§ Instruction
Rewrite the lines in the records, from the line containing "1. M：Model(JavaBean)" through the line containing "注意：JSP默认支持EL表达式", as a Markdown table with a No. column for the row number and a Line column for the line itself. Skip blank lines.

Data items:
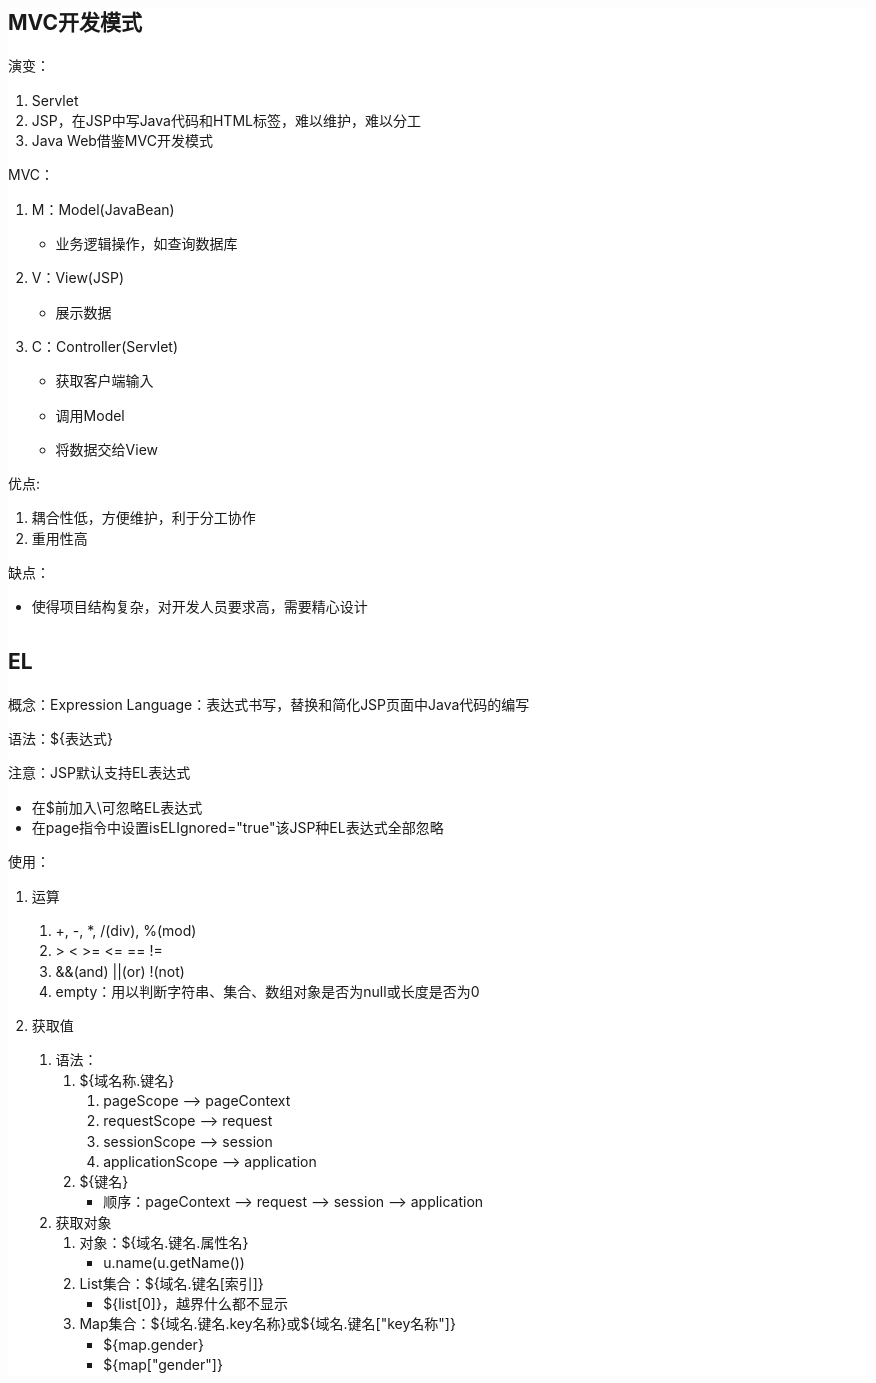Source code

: ## MVC开发模式

演变：

1. Servlet
2. JSP，在JSP中写Java代码和HTML标签，难以维护，难以分工
3. Java Web借鉴MVC开发模式

MVC：

1. M：Model(JavaBean)

   - 业务逻辑操作，如查询数据库

2. V：View(JSP)

   - 展示数据

3. C：Controller(Servlet)

   - 获取客户端输入

   - 调用Model

   - 将数据交给View

优点:

1. 耦合性低，方便维护，利于分工协作
2. 重用性高

缺点：

- 使得项目结构复杂，对开发人员要求高，需要精心设计

## EL

概念：Expression Language：表达式书写，替换和简化JSP页面中Java代码的编写

语法：${表达式}

注意：JSP默认支持EL表达式

- 在$前加入\可忽略EL表达式
- 在page指令中设置isELIgnored="true"该JSP种EL表达式全部忽略

使用：

1. 运算

   1. +, -, *, /(div), %(mod)
   2. \> < >= <= == !=
   3. &&(and) ||(or) !(not)
   4. empty：用以判断字符串、集合、数组对象是否为null或长度是否为0

2. 获取值

   1. 语法：
      1. ${域名称.键名}
         1. pageScope –> pageContext
         2. requestScope –> request
         3. sessionScope –> session
         4. applicationScope –> application
      2. ${键名}
         - 顺序：pageContext –> request –> session –> application
   2. 获取对象
      1. 对象：${域名.键名.属性名}
         - u.name(u.getName())
      2. List集合：\${域名.键名[索引]}
         - \${list[0]}，越界什么都不显示
      3. Map集合：\${域名.键名.key名称}或\${域名.键名["key名称"]}
         - ${map.gender}
         - ${map["gender"]}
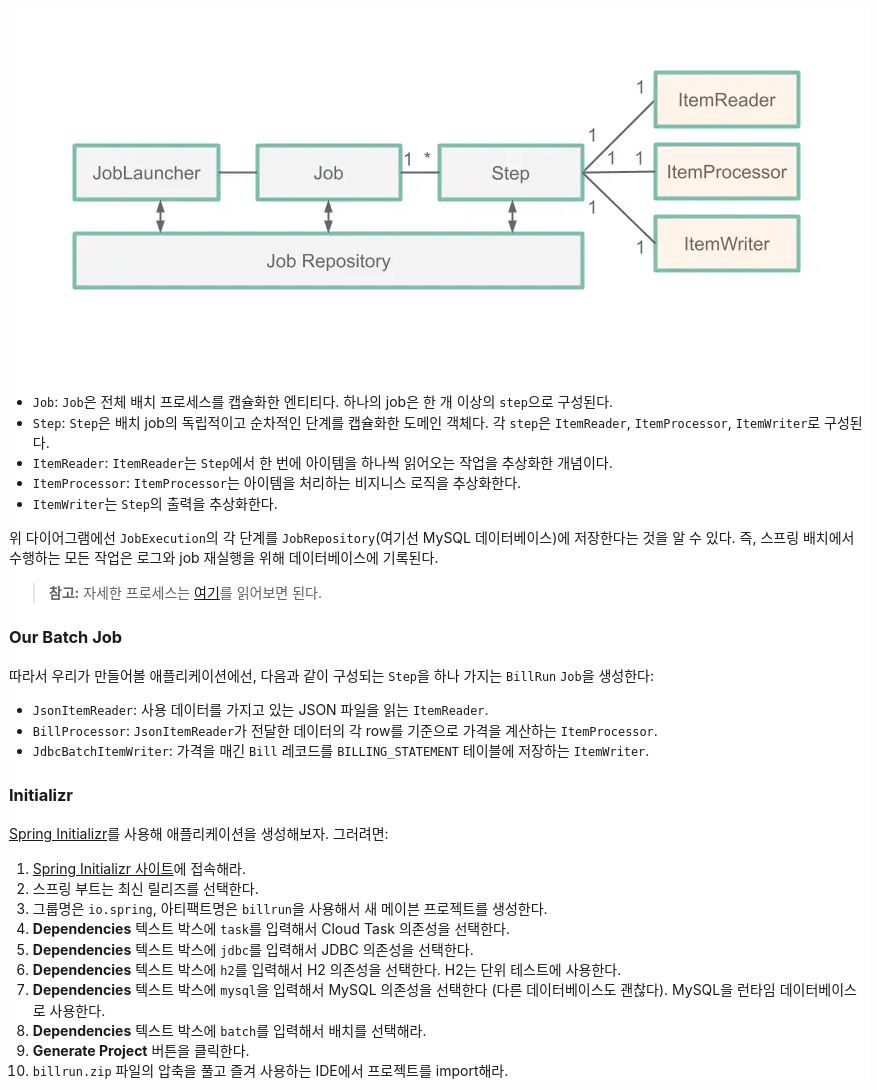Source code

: ![BILL_STATMENTS](./../../images/springclouddataflow/spring-batch-reference-model.webp)

- `Job`: `Job`은 전체 배치 프로세스를 캡슐화한 엔티티다. 하나의 job은 한 개 이상의 `step`으로 구성된다.
- `Step`: `Step`은 배치 job의 독립적이고 순차적인 단계를 캡슐화한 도메인 객체다. 각 `step`은 `ItemReader`, `ItemProcessor`, `ItemWriter`로 구성된다.
- `ItemReader`: `ItemReader`는 `Step`에서 한 번에 아이템을 하나씩 읽어오는 작업을 추상화한 개념이다.
- `ItemProcessor`: `ItemProcessor`는 아이템을 처리하는 비지니스 로직을 추상화한다.
- `ItemWriter`는 `Step`의 출력을 추상화한다.

위 다이어그램에선 `JobExecution`의 각 단계를 `JobRepository`(여기선 MySQL 데이터베이스)에 저장한다는 것을 알 수 있다. 즉, 스프링 배치에서 수행하는 모든 작업은 로그와 job 재실행을 위해 데이터베이스에 기록된다.

> **참고:** 자세한 프로세스는 [여기](../../Spring%20Batch/domainlanguage)를 읽어보면 된다.

### Our Batch Job

따라서 우리가 만들어볼 애플리케이션에선, 다음과 같이 구성되는 `Step`을 하나 가지는 `BillRun` `Job`을 생성한다:

- `JsonItemReader`: 사용 데이터를 가지고 있는 JSON 파일을 읽는 `ItemReader`.
- `BillProcessor`: `JsonItemReader`가 전달한 데이터의 각 row를 기준으로 가격을 계산하는 `ItemProcessor`.
- `JdbcBatchItemWriter`: 가격을 매긴 `Bill` 레코드를 `BILLING_STATEMENT` 테이블에 저장하는 `ItemWriter`.

### Initializr

[Spring Initializr](https://start.spring.io/)를 사용해 애플리케이션을 생성해보자. 그러려면:

1. [Spring Initializr 사이트](https://start.spring.io/)에 접속해라.
2. 스프링 부트는 최신 릴리즈를 선택한다.
3. 그룹명은 `io.spring`, 아티팩트명은 `billrun`을 사용해서 새 메이븐 프로젝트를 생성한다.
4. **Dependencies** 텍스트 박스에 `task`를 입력해서 Cloud Task 의존성을 선택한다.
5. **Dependencies** 텍스트 박스에 `jdbc`를 입력해서 JDBC 의존성을 선택한다.
6. **Dependencies** 텍스트 박스에 `h2`를 입력해서 H2 의존성을 선택한다. H2는 단위 테스트에 사용한다.
7. **Dependencies** 텍스트 박스에 `mysql`을 입력해서 MySQL 의존성을 선택한다 (다른 데이터베이스도 괜찮다). MySQL을 런타임 데이터베이스로 사용한다.
8. **Dependencies** 텍스트 박스에 `batch`를 입력해서 배치를 선택해라.
9. **Generate Project** 버튼을 클릭한다.
10. `billrun.zip` 파일의 압축을 풀고 즐겨 사용하는 IDE에서 프로젝트를 import해라.
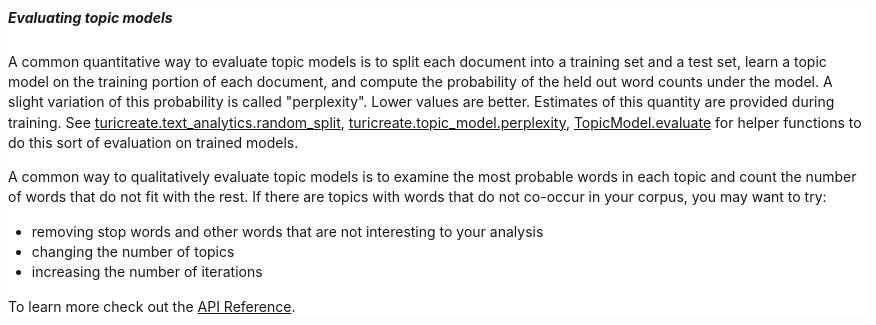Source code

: ##### Evaluating topic models

A common quantitative way to evaluate topic models is to split each
document into a training set and a test set, learn a topic model on the
training portion of each document, and compute the probability of the
held out word counts under the model. A slight variation of this
probability is called "perplexity". Lower values are better. Estimates
of this quantity are provided during training. See
[turicreate.text_analytics.random_split](https://apple.github.io/turicreate/docs/api/generated/turicreate.text_analytics.random_split.html),
[turicreate.topic_model.perplexity](https://apple.github.io/turicreate/docs/api/generated/turicreate.topic_model.perplexity.html),
[TopicModel.evaluate](https://apple.github.io/turicreate/docs/api/generated/turicreate.topic_model.TopicModel.evaluate.html)
for helper functions to do this sort of evaluation on trained models.

A common way to qualitatively evaluate topic models is to examine the
most probable words in each topic and count the number of words that do
not fit with the rest. If there are topics with words that do not
co-occur in your corpus, you may want to try:

* removing stop words and other words that are not interesting to your analysis
* changing the number of topics
* increasing the number of iterations

To learn more check out the [API
Reference](https://apple.github.io/turicreate/docs/api/generated/turicreate.topic_model.create.html).
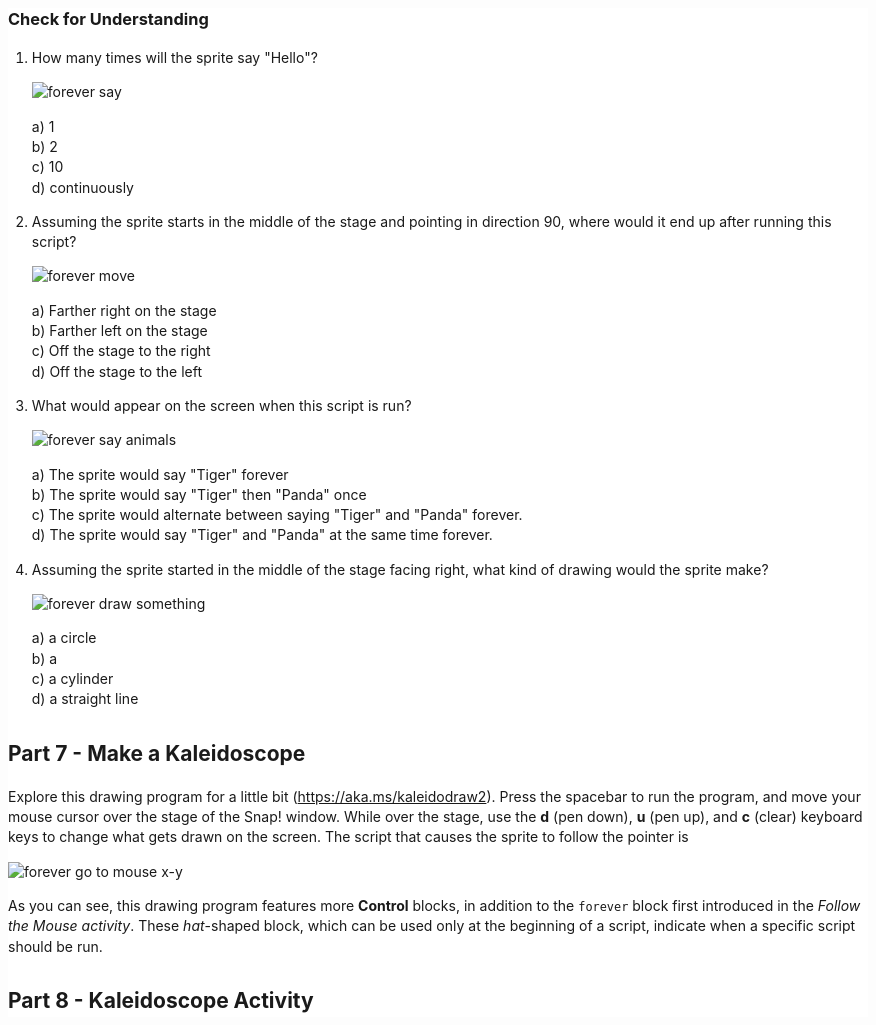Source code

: ### Check for Understanding

1. How many times will the sprite say "Hello"?

    ![forever say](foreversay.png)

    a) 1 <br>
    b) 2 <br>
    c) 10 <br>
    d) continuously 

2. Assuming the sprite starts in the middle of the stage and pointing in direction 90, where would it end up after running this script?

    ![forever move](forevermove.png)

    a) Farther right on the stage<br>
    b) Farther left on the stage<br>
    c) Off the stage to the right<br>
    d) Off the stage to the left

3. What would appear on the screen when this script is run?

    ![forever say animals](83.PNG)

    a) The sprite would say "Tiger" forever<br>
    b) The sprite would say "Tiger" then "Panda" once<br>
    c) The sprite would alternate between saying "Tiger" and "Panda" forever.<br>
    d) The sprite would say "Tiger" and "Panda" at the same time forever.

4. Assuming the sprite started in the middle of the stage facing right, what kind of drawing would the sprite make?

    ![forever draw something](84.PNG)

    a) a circle<br>
    b) a <br>
    c) a cylinder<br>
    d) a straight line

## Part 7 - Make a Kaleidoscope

Explore this drawing program for a little bit (<https://aka.ms/kaleidodraw2>). Press the spacebar to run the program, and move your mouse cursor over the stage of the Snap! window. While over the stage, use the **d** (pen down), **u** (pen up), and **c** (clear) keyboard keys to change what gets drawn on the screen. The script that causes the sprite to follow the pointer is

![forever go to mouse x-y](forevergotomouse.png)

As you can see, this drawing program features more **Control** blocks, in addition to the `forever` block first introduced in the _Follow the Mouse activity_. These _hat_-shaped block, which can be used only at the beginning of a script, indicate when a specific script should be run.

## Part 8 - Kaleidoscope Activity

§ Solution
| No. | Line |
|---|---|
| 1 | 1. M：Model(JavaBean) |
| 2 |    - 业务逻辑操作，如查询数据库 |
| 3 | 2. V：View(JSP) |
| 4 |    - 展示数据 |
| 5 | 3. C：Controller(Servlet) |
| 6 |    - 获取客户端输入 |
| 7 |    - 调用Model |
| 8 |    - 将数据交给View |
| 9 | 优点: |
| 10 | 1. 耦合性低，方便维护，利于分工协作 |
| 11 | 2. 重用性高 |
| 12 | 缺点： |
| 13 | - 使得项目结构复杂，对开发人员要求高，需要精心设计 |
| 14 | ## EL |
| 15 | 概念：Expression Language：表达式书写，替换和简化JSP页面中Java代码的编写 |
| 16 | 语法：${表达式} |
| 17 | 注意：JSP默认支持EL表达式 |